Dataset entries
----------
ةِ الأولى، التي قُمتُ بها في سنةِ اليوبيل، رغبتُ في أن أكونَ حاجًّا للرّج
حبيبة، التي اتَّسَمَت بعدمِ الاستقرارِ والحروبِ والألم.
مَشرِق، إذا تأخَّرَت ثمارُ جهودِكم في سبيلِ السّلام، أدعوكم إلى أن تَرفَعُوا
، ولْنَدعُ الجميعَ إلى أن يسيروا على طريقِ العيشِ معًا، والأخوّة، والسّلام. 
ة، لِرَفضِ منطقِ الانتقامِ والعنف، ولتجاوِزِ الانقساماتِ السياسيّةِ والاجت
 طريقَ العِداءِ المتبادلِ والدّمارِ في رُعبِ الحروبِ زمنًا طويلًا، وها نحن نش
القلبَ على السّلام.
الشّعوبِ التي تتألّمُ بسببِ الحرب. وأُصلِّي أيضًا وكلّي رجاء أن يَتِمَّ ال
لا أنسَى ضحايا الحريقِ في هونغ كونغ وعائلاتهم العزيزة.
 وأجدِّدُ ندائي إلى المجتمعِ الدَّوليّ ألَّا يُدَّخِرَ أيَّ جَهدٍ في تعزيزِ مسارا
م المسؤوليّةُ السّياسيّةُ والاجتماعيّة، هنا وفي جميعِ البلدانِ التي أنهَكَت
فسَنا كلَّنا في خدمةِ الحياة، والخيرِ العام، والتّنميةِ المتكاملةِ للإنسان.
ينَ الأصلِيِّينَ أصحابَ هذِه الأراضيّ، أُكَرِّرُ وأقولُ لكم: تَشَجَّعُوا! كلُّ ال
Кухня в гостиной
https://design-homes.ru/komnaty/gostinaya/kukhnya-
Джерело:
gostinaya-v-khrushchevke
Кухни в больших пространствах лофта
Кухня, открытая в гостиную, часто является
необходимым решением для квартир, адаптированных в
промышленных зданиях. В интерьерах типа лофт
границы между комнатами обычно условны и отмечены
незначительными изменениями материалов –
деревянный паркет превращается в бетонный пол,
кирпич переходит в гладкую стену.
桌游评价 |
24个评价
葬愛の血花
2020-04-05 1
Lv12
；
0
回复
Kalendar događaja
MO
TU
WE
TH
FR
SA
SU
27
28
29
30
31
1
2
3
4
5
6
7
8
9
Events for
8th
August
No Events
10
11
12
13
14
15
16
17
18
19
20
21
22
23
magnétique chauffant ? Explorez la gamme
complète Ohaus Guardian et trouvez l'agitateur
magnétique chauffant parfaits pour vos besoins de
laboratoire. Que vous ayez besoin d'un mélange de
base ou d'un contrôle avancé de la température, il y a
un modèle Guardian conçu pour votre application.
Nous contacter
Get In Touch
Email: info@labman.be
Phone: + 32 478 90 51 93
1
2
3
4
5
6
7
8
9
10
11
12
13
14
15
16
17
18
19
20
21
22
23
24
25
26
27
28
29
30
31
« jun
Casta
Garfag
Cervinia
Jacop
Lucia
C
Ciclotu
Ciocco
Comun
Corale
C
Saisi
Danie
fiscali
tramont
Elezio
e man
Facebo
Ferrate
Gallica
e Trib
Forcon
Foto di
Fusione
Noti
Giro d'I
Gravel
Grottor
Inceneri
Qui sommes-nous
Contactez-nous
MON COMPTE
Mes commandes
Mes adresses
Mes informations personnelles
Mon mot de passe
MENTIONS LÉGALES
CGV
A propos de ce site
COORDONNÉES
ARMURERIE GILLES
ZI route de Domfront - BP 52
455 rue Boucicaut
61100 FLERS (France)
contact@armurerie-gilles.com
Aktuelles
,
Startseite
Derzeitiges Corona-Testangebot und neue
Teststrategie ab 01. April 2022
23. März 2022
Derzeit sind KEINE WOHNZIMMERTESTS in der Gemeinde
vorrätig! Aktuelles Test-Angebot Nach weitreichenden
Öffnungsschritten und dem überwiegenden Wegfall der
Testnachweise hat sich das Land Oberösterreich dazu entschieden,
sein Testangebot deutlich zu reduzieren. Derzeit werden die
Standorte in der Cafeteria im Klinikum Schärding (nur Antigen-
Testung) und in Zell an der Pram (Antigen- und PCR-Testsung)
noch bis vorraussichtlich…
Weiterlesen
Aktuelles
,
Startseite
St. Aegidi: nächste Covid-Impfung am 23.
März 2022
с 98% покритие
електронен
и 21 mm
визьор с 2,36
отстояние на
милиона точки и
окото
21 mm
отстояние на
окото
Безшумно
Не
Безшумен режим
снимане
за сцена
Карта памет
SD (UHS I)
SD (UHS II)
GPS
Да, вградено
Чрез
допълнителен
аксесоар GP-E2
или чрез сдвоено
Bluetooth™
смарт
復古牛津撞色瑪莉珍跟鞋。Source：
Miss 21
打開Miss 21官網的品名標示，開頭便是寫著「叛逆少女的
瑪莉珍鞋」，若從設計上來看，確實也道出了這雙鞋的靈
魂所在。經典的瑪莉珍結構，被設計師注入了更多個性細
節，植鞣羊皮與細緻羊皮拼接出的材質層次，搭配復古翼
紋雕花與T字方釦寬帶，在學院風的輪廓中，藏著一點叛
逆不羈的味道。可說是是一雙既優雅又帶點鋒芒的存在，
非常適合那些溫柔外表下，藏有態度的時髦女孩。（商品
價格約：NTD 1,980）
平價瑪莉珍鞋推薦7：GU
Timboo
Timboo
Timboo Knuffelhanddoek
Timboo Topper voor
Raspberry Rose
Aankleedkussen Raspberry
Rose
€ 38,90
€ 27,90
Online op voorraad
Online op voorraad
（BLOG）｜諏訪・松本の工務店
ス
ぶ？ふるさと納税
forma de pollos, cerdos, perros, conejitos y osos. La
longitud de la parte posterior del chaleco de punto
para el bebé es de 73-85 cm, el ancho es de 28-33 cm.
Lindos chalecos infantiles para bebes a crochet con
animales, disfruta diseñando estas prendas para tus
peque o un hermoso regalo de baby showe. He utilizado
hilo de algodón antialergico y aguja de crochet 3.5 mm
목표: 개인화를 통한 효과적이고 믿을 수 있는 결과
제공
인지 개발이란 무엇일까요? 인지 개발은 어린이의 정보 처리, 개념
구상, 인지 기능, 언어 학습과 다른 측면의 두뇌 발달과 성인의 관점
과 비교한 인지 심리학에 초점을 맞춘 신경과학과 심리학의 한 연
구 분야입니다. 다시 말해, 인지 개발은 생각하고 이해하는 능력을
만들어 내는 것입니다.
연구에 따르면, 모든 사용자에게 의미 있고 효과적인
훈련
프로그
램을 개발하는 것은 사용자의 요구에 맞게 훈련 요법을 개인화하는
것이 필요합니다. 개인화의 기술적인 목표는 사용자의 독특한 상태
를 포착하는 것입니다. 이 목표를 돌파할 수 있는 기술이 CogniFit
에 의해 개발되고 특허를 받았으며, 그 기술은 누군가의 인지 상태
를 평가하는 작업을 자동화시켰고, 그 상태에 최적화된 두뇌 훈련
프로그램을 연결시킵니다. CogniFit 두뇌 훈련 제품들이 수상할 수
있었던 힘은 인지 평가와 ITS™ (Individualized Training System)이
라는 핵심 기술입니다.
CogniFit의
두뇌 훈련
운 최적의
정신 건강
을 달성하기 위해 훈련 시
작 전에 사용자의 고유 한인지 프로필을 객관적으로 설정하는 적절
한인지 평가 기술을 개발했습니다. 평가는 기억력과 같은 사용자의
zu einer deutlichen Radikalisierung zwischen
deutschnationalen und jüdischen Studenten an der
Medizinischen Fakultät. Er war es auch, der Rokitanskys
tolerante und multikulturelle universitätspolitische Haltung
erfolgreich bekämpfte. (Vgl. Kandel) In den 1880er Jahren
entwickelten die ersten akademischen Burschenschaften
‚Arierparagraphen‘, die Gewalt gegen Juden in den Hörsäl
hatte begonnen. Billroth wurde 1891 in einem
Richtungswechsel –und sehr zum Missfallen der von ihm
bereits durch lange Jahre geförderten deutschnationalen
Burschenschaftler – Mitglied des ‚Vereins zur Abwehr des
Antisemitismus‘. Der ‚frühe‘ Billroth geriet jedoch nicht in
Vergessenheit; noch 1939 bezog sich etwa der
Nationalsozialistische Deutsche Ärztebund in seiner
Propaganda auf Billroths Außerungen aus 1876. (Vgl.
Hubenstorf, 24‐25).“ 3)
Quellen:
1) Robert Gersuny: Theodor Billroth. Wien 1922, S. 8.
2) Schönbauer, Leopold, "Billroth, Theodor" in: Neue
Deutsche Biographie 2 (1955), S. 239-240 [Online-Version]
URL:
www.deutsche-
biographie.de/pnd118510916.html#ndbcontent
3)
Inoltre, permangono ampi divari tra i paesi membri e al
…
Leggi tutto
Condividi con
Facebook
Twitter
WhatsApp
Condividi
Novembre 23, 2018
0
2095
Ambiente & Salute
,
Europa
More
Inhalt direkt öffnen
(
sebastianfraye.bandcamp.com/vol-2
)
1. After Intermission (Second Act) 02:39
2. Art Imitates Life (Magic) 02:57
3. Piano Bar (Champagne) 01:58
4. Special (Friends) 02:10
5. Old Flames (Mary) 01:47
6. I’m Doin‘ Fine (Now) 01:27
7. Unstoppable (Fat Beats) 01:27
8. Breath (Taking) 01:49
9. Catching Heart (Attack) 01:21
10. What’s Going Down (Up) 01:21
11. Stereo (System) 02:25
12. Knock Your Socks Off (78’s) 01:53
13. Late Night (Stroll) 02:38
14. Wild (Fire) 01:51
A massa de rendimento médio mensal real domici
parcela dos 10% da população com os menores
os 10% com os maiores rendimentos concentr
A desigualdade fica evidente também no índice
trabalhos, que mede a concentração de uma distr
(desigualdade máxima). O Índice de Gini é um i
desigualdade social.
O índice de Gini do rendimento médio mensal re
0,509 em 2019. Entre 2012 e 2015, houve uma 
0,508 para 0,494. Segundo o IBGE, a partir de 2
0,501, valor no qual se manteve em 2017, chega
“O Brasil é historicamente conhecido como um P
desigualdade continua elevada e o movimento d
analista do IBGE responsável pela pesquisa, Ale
----------
* What the task requires
The required answer is the exact run of lines above starting at the line with "Öffnungsschritten und dem" and ending at the line with "erfolgreich bekämpfte. (Vgl.", with both ends present.

* Result of this exercise
Öffnungsschritten und dem überwiegenden Wegfall der
Testnachweise hat sich das Land Oberösterreich dazu entschieden,
sein Testangebot deutlich zu reduzieren. Derzeit werden die
Standorte in der Cafeteria im Klinikum Schärding (nur Antigen-
Testung) und in Zell an der Pram (Antigen- und PCR-Testsung)
noch bis vorraussichtlich…
Weiterlesen
Aktuelles
,
Startseite
St. Aegidi: nächste Covid-Impfung am 23.
März 2022
с 98% покритие
електронен
и 21 mm
визьор с 2,36
отстояние на
милиона точки и
окото
21 mm
отстояние на
окото
Безшумно
Не
Безшумен режим
снимане
за сцена
Карта памет
SD (UHS I)
SD (UHS II)
GPS
Да, вградено
Чрез
допълнителен
аксесоар GP-E2
или чрез сдвоено
Bluetooth™
смарт
復古牛津撞色瑪莉珍跟鞋。Source：
Miss 21
打開Miss 21官網的品名標示，開頭便是寫著「叛逆少女的
瑪莉珍鞋」，若從設計上來看，確實也道出了這雙鞋的靈
魂所在。經典的瑪莉珍結構，被設計師注入了更多個性細
節，植鞣羊皮與細緻羊皮拼接出的材質層次，搭配復古翼
紋雕花與T字方釦寬帶，在學院風的輪廓中，藏著一點叛
逆不羈的味道。可說是是一雙既優雅又帶點鋒芒的存在，
非常適合那些溫柔外表下，藏有態度的時髦女孩。（商品
價格約：NTD 1,980）
平價瑪莉珍鞋推薦7：GU
Timboo
Timboo
Timboo Knuffelhanddoek
Timboo Topper voor
Raspberry Rose
Aankleedkussen Raspberry
Rose
€ 38,90
€ 27,90
Online op voorraad
Online op voorraad
（BLOG）｜諏訪・松本の工務店
ス
ぶ？ふるさと納税
forma de pollos, cerdos, perros, conejitos y osos. La
longitud de la parte posterior del chaleco de punto
para el bebé es de 73-85 cm, el ancho es de 28-33 cm.
Lindos chalecos infantiles para bebes a crochet con
animales, disfruta diseñando estas prendas para tus
peque o un hermoso regalo de baby showe. He utilizado
hilo de algodón antialergico y aguja de crochet 3.5 mm
목표: 개인화를 통한 효과적이고 믿을 수 있는 결과
제공
인지 개발이란 무엇일까요? 인지 개발은 어린이의 정보 처리, 개념
구상, 인지 기능, 언어 학습과 다른 측면의 두뇌 발달과 성인의 관점
과 비교한 인지 심리학에 초점을 맞춘 신경과학과 심리학의 한 연
구 분야입니다. 다시 말해, 인지 개발은 생각하고 이해하는 능력을
만들어 내는 것입니다.
연구에 따르면, 모든 사용자에게 의미 있고 효과적인
훈련
프로그
램을 개발하는 것은 사용자의 요구에 맞게 훈련 요법을 개인화하는
것이 필요합니다. 개인화의 기술적인 목표는 사용자의 독특한 상태
를 포착하는 것입니다. 이 목표를 돌파할 수 있는 기술이 CogniFit
에 의해 개발되고 특허를 받았으며, 그 기술은 누군가의 인지 상태
를 평가하는 작업을 자동화시켰고, 그 상태에 최적화된 두뇌 훈련
프로그램을 연결시킵니다. CogniFit 두뇌 훈련 제품들이 수상할 수
있었던 힘은 인지 평가와 ITS™ (Individualized Training System)이
라는 핵심 기술입니다.
CogniFit의
두뇌 훈련
운 최적의
정신 건강
을 달성하기 위해 훈련 시
작 전에 사용자의 고유 한인지 프로필을 객관적으로 설정하는 적절
한인지 평가 기술을 개발했습니다. 평가는 기억력과 같은 사용자의
zu einer deutlichen Radikalisierung zwischen
deutschnationalen und jüdischen Studenten an der
Medizinischen Fakultät. Er war es auch, der Rokitanskys
tolerante und multikulturelle universitätspolitische Haltung
erfolgreich bekämpfte. (Vgl. Kandel) In den 1880er Jahren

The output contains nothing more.